Earlier this year, I was asked to take over a role inside our operation that wasn’t quite working. The process wasn’t broken exactly. People were doing the work, progress was being made, the role had a purpose. But it had been built for a different time, and the way the organization had evolved had outpaced what the role was equipped to handle.
So I did what I’ve done many times before. I stepped in. I listened. I worked with the people doing the work. Not around them, not above them, but with them. We made changes that were uncomfortable before they became useful. Friction before flow.
Over time, the role started functioning the way it needed to. The conversations got clearer. The hand-offs improved. The teams collaborated more effectively. It became something I was proud of.
Then my boss floated the idea of handing it off to someone else.
And I was disappointed.
That disappointment is what made me write this.
Because the moment I felt it, I recognized something in myself I should have caught sooner: I had stopped holding the work as a steward and started holding it as an owner. The whole philosophy I’d built a career around — entrusted to me, not possessed by me — and I’d quietly drifted from one to the other without noticing.
That’s the part stewardship doesn’t tell you about. The slip is silent. You don’t wake up one morning and decide to start gripping something. You just start caring about it, and the care builds, and somewhere along the way the caring tips into ownership, and you don’t notice until someone tries to take it from you.
In corporate life, we attach our value to what we own. My role. My process. My dashboard. My improvements. My way of doing things. The pronouns are seductive.
But real impact isn’t always measured by how tightly we hold something.

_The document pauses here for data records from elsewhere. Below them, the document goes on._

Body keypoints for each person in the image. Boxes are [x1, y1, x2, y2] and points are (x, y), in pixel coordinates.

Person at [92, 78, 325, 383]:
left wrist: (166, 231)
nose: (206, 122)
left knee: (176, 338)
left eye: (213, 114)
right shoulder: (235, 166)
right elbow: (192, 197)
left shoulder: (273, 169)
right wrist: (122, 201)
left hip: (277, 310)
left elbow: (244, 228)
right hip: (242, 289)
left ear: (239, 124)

Sometimes it’s measured by what becomes possible after we let it go.
If something only works because I’m personally holding it together, then I’ve created dependency. If something can be handed off, sustained, and improved by someone else, then I’ve helped create capability.
That’s a different kind of reward. And it’s the only one that actually proves I was doing the work as a steward.
The handoff is still difficult. I don’t want to pretend otherwise. Pride and loss can sit at the same table.
But pride and loss aren’t the same thing as ownership and grief. Pride is allowed to stay. Ownership is what I need to let go of.
So I’m letting go.
The work will be carried forward by someone else. They’ll find things I missed. They’ll bring perspectives I didn’t have. They’ll improve what I built, the same way I improved what was there before I arrived.
That’s the second mouse. Always was.
And maybe that’s the real lesson behind the saying.
Sometimes you’re asked to go first. Sometimes you’re asked to learn from the person who did. And sometimes you’re asked to build something strong enough that the next person can step in and make it better still.
That last one might be the hardest.
It might also be the clearest evidence that you held the work the way it was supposed to be held.
Not as yours.
As theirs, in your care, for a while.